MEDWAY — A number of local businesses - including Southwick's Zoo - took advantage of the town's participation in the Solarize Massachusetts program, which ended earlier this month.
The systems contracted through the program will add 5.1 megawatts of generating capacity, including the zoo's 11.5 kilowatt system. The program offered savings to homeowners and businesses in 17 cities and towns which had done work to encourage alternative energy use.
Betsey Brewer, the curator of conservation and education at the zoo, said installing such a system had long been a goal.
"We've always been interested in any conservation effort, especially solar," she said. "We've been talking about solar for years.
Brewer said the organizers of Mendon's Solarize program had approached the zoo shortly after the town was made part of the effort.
"We're hoping to get it installed sometime before we open in April," she said.

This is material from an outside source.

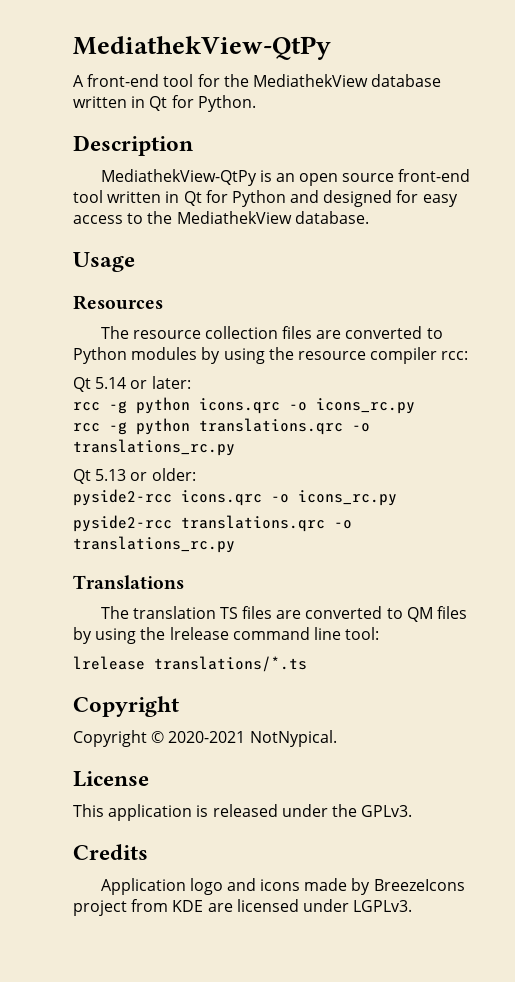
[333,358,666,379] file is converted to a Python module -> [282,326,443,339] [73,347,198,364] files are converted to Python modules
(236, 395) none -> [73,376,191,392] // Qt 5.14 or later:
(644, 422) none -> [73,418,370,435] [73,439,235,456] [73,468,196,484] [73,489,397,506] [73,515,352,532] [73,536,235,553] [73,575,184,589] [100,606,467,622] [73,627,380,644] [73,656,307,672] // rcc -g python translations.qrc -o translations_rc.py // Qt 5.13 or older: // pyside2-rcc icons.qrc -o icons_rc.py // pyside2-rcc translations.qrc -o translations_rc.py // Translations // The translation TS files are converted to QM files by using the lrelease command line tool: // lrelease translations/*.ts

Brewer said the zoo hopes that its patrons next season will note the new system.
"Absolutely," she said. "We really want to promote good environmental practices. Part of our mission here is conservation."
According to Mendon Community Solar Coach Carolyn Barthel, a total of 22 contracts were signed in town for 170.8 kilowatts. The town reached the fourth of five tiers of savings. The tiers are determined by the community's level of participation.
State Energy and Environmental Affairs Secretary Rick Sullivan praised the program.
"The response to Solarize Mass this year was incredible," he said. "Together with industry, government and the community at the table, this program helped hundreds of residents and businesses across the commonwealth generate reliable, local sources of energy, while saving money in the process."
Matt Kakley, a spokesman for the Massachusetts Clean Energy Center, said those at the center, which administered the program, are pleased with the results.
"We're very excited about the numbers," he said. "We had a pilot program in 2011, and this year is the first that we've had the full program."
According to Kakley, the pilot program consisted of four member communities, and created 829 kilowatts worth of generating capacity.
Kakley said the center is looking forward to another Solarize campaign.
"I know, right now, we're talking with installers and other people involved with the program to see what works and what needs to improve," he said. "Everyone is pretty confident that there will be a program next year."
Elizabeth Kennedy, with the Clean Energy Center, said it would be hard to tell what the next iteration of the program would look like.
"We know the current model has been a tremendous success - it saves money and increases adoption of solar power," she said. "Each of the communities participating in the program more than doubled their residential system capacity."